PROBLEM DETAILS: Please say how many lines in the records below contain the word "after". Give only the number.

PROVIDED RECORDS:
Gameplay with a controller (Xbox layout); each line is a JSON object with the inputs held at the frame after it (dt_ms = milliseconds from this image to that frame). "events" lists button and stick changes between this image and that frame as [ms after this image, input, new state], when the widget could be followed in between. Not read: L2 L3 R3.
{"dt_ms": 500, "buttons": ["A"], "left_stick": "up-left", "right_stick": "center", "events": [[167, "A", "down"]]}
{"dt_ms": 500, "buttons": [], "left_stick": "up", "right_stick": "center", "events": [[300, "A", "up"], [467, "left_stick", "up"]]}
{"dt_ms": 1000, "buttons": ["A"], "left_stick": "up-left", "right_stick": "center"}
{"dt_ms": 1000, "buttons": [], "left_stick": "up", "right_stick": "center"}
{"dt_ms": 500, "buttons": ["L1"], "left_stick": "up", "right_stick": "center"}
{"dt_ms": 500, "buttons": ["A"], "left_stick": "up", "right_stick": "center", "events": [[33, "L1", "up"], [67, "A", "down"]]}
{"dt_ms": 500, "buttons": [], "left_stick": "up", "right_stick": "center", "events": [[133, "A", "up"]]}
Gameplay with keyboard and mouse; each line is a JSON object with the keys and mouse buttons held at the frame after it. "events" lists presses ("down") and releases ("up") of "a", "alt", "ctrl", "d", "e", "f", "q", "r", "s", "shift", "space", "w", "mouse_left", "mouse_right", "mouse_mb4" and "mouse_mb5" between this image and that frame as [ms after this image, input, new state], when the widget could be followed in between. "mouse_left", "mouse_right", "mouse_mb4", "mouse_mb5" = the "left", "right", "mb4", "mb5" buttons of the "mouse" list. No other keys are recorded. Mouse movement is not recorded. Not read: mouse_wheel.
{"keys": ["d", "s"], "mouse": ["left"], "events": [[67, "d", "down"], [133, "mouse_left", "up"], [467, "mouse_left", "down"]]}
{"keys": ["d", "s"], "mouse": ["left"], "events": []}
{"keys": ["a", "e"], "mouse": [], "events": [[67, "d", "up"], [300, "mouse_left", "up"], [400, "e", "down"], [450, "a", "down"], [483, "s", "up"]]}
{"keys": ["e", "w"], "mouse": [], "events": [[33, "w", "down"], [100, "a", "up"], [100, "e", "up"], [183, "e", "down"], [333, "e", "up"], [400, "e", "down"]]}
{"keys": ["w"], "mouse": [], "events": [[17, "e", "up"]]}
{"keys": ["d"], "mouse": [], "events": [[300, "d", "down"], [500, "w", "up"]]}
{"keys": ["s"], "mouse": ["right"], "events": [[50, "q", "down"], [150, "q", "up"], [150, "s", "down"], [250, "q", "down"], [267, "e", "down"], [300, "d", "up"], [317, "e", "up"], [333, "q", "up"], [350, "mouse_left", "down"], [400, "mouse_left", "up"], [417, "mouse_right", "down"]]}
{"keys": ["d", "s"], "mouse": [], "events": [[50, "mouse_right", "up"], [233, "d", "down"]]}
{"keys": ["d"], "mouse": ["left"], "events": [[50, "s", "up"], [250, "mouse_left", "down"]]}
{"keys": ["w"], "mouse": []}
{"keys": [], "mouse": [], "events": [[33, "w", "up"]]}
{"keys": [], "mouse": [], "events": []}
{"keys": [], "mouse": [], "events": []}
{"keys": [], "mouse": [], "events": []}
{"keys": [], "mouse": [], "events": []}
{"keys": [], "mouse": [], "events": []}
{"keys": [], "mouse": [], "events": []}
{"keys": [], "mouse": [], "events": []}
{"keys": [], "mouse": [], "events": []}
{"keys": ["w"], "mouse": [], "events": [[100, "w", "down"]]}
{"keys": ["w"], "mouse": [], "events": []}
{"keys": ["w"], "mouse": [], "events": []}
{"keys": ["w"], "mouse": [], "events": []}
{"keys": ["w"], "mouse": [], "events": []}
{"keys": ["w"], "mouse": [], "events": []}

TASK RESULT: 2